INVESTIGADORES
DI VIRGILIO Maria Mercedes
congresos y reuniones científicas
Título:
Interventions in the Inner City. Contradictions of Their Development: The Case of Buenos Aires City, Argentina
Autor/es:
HILDA HERZER; MARÍA CARLA RODRÍGUEZ; MARÍA MERCEDES DI VIRGILIO; ADRIANA REDONDO
Lugar:
Vancouver
Reunión:
Conferencia; Sociological Association Research Committee 21 on Sociology of Urban and Regional Development. International Conference: Urban Justice and Sustainability.; 2007
Institución organizadora:
ISA
Resumen:
There is an ongoing debate in recent years about the effects of investment and renewal processes in metropolitan areas.

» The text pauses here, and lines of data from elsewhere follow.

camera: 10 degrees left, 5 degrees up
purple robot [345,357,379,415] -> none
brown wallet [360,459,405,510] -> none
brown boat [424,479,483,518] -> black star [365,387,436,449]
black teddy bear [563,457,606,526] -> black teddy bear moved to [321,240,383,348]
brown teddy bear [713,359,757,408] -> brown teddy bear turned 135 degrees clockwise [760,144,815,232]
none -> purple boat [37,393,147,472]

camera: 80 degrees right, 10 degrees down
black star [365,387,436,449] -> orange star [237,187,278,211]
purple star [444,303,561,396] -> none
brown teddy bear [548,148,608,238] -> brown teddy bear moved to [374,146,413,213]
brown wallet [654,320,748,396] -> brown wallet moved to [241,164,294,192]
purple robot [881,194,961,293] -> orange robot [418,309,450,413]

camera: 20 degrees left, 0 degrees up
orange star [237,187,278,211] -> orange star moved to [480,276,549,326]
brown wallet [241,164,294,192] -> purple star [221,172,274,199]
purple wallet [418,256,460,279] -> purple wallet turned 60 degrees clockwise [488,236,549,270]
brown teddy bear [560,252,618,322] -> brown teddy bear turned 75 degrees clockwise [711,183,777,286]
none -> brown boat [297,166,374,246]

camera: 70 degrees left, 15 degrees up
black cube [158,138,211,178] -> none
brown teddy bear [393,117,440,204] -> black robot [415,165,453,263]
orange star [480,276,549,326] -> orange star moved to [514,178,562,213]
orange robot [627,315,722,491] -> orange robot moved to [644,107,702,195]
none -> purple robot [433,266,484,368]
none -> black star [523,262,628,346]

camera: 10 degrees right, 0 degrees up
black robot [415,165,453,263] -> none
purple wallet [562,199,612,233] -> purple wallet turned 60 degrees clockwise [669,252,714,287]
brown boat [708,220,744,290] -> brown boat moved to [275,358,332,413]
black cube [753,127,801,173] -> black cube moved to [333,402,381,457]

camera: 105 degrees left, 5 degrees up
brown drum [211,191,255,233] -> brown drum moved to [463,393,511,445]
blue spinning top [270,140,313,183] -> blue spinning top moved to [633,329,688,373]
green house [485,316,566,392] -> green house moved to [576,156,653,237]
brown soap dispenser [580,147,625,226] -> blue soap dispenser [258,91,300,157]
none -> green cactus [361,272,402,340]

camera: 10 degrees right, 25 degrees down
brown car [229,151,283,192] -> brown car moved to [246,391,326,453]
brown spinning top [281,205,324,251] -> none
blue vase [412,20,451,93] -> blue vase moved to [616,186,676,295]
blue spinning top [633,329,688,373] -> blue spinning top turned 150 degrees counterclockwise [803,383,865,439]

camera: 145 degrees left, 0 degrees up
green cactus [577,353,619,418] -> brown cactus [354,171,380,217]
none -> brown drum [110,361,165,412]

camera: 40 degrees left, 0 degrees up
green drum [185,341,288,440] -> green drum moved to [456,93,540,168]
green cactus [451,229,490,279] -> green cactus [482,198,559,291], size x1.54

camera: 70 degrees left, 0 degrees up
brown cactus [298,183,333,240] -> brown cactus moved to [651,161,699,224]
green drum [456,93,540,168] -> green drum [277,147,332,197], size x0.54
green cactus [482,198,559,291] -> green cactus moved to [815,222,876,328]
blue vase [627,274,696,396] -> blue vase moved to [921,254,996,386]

Most certainly the tertiarization of the economy, the privatization of urban services, and the development of a real estate sector linked to the new forms of consumption and entertainment have all deeply changed the ways of economic, social and urban organisation of metropolitan Buenos Aires as from the 90s. “After almost 20 years of deindustrialization and divestment (deterioration of urban services and infrastructure, fall in real estate values) the great urban interventions in the 90s integrated ‘portions’ of the city into the globalized space and the networks society” (Keeling, 1996). These interventions had in common, that they were within a private sector logic recycling along the lines of a similar model  spaces previously devoted to activities now regarded as obsolete (Puerto Madero, the former docks; El Abasto, the ancient food supply market; soon Retiro the former multiple railway terminal. Such interventions requalify portions of territory enhancing the contrasts between a degraded Southern area and the more modern and dense Northern sections of the city of Buenos Aires.   For years, the role of the State through public policies was supposed to be aimed at integration –or, as some observers have called it “a great homogeneity within heterogeneity” (Kessler, 1999).  Is it perhaps that against the current background the trend has dramatically shifted and the private sector logic is changing parts of the city outside or against that previous aim? Or maybe we are facing a tendency headed for greater homogeneity of the urban territory in economic and social terms? Or, what is really prevailing is indeed displacement and exclusion?   Within this framework, this paper is aimed at approaching the ways informality(ies) is(are) defined around the habitat in consolidated urban areas and attempting to account for its(their) different links with the public policies sphere. The main questions of this inquiry are, among others: what are the components of informality in consolidated urban areas? How are those components linked (or not) to the insertions in the labour market, to the access to consumption (housing), and so forth? Is it possible to identify extents/degrees of informality not solely associated with housing?  How do public policies address these issues?